İşsizliği önleyecek mühim yatırımlar yapılmıyor. Bilakis fabrikalar boyuna işçi çıkarmakta. Yatırımlar göstermelik, güçlendirici olmayan faydasız alanlara özellikle yönlendirilmiş gibi. Sanki Avrupa Topluluğu’na girince ülkemize gelecek patronlar rahat etsinler diye yol, telefon, lüks, zevk ve eğlence vs. dallarında ön hizmetçilik yapılıyor.
Devlet hazinesi sahtekârlar, çıkarcılar, vergi kaçakçıları, haksız kredi avcıları, hayalî yatırımcı ve hayalî ihracatçılar tarafından mahvedilmiş; iktisadî devlet teşekkülleri Amerika’dan ithal akıl hocaları yoluyla, kârlı olmalarına rağmen asıl değerlerinin çok altında özelleştirme maskesi altında birilerine (?) peşkeş çekilme yolunda.
Özel teşebbüsün dev firmaları, Avrupa ve Amerika’nın çok uluslu şirketleriyle ortaklaşmış, kendisini zaten dışa satmış durumda.
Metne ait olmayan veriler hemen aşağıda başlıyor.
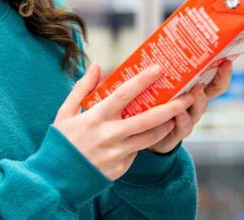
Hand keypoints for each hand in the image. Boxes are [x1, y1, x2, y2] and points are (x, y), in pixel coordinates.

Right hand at [54, 63, 196, 180]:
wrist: (56, 179)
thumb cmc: (61, 142)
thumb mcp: (65, 112)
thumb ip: (82, 88)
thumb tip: (96, 65)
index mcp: (96, 117)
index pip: (124, 94)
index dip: (143, 80)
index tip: (159, 69)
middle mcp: (110, 134)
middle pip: (147, 119)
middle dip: (170, 107)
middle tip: (187, 97)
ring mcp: (117, 153)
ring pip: (149, 138)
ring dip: (165, 127)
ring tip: (175, 117)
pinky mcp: (121, 167)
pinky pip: (136, 152)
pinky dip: (142, 142)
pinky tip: (147, 135)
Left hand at [147, 59, 233, 154]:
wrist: (143, 134)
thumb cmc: (153, 103)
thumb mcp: (160, 84)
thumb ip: (164, 66)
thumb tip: (163, 36)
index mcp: (193, 91)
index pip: (214, 81)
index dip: (223, 73)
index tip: (228, 60)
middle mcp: (194, 105)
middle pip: (211, 94)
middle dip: (218, 82)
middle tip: (218, 67)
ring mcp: (187, 120)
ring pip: (198, 111)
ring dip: (198, 100)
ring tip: (196, 90)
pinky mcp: (175, 134)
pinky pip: (182, 127)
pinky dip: (182, 120)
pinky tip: (178, 114)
Madenlerimiz de pazara çıkarılmış, esrarengiz şekilde kapışılıyor, eşsiz güzellikteki kıyılarımız ve nice sit alanları çeşitli oyunlarla, çok ucuz anlaşmalarla, çoğunlukla maskeli dış şirket ortakları tarafından uzun yıllar için âdeta bedavaya kiralanmış, bu ülkenin hakikî sahibi öz evlatlarının istifadesine kapatılmış, hatta bazı yöre idarecileri, “Türkler buralara gelmesin!” diyebilmekte.
Ticaret ve iş ahlâkı dejenere olmuş, enflasyon %100’e ulaşmış, senetler protestoda, firmalar batmakta. Haksız kazanç vurguncuları barlarda, pavyonlarda, hiltonlarda, düğünde, lükste, hovardalıkta, israfta. Borçlar babalar ve mafyalar tarafından tahsil ediliyor, sahte israflar sürüp gidiyor, dolandırıcılar yurt dışına kaçıp kurtuluyor veya mahkemeden tahliye kararı alıp elini kolunu sallaya sallaya ortada dolaşıyor.
Genel ahlâk bir hayli bozulmuş, aile huzursuz, boşanma fevkalade artmış, cinnetler, cinayetler, vukuatlar hadsiz hesapsız boyutta, edepsizlik, hayâsızlık diz boyu!
Dinsizler azıtmış, misyonerler faaliyette, Hıristiyanlık propagandası yaygın ve yoğun, aydınlar şaşkın, insanların çoğu streste, rûhen rahatsız ve iyice hasta.
Ne oluyoruz, neye doğru itiliyoruz, nereye gidiyoruz, ne yapmalıyız, nasıl kurtulabiliriz? Her yolu, her sistemi denedik. Bunca acı denemeden sonra artık iyice anlaşıldı ki tüm dertlerin tek çözümü İslâm’dır. Bakın gerçek müslümanlara... Bunca belaya rağmen nasıl kale gibi rûhen ve bedenen sapasağlamlar! Çünkü hastalıklar hep İslâm’ın Allah tarafından konulan şahâne prensiplerine aykırı hareketten, nefse ve şeytana uymaktan doğuyor.
Fert ve toplum olarak, devlet ve millet olarak, rûhen ve bedenen, maddeten ve mânen güçlü olmak için mutlaka yeniden imana gelmeli, İslâm’a girmeli, hayatımızı Kur’ân-ı Kerîm’in prensipleri ve Resûlullah’ın (sas.) sünneti yolunda yeniden düzenlemeliyiz ki dünyada ve âhirette saadete erelim.
Batıl yollar çoktur ama tek çıkar yol İslâm’dır.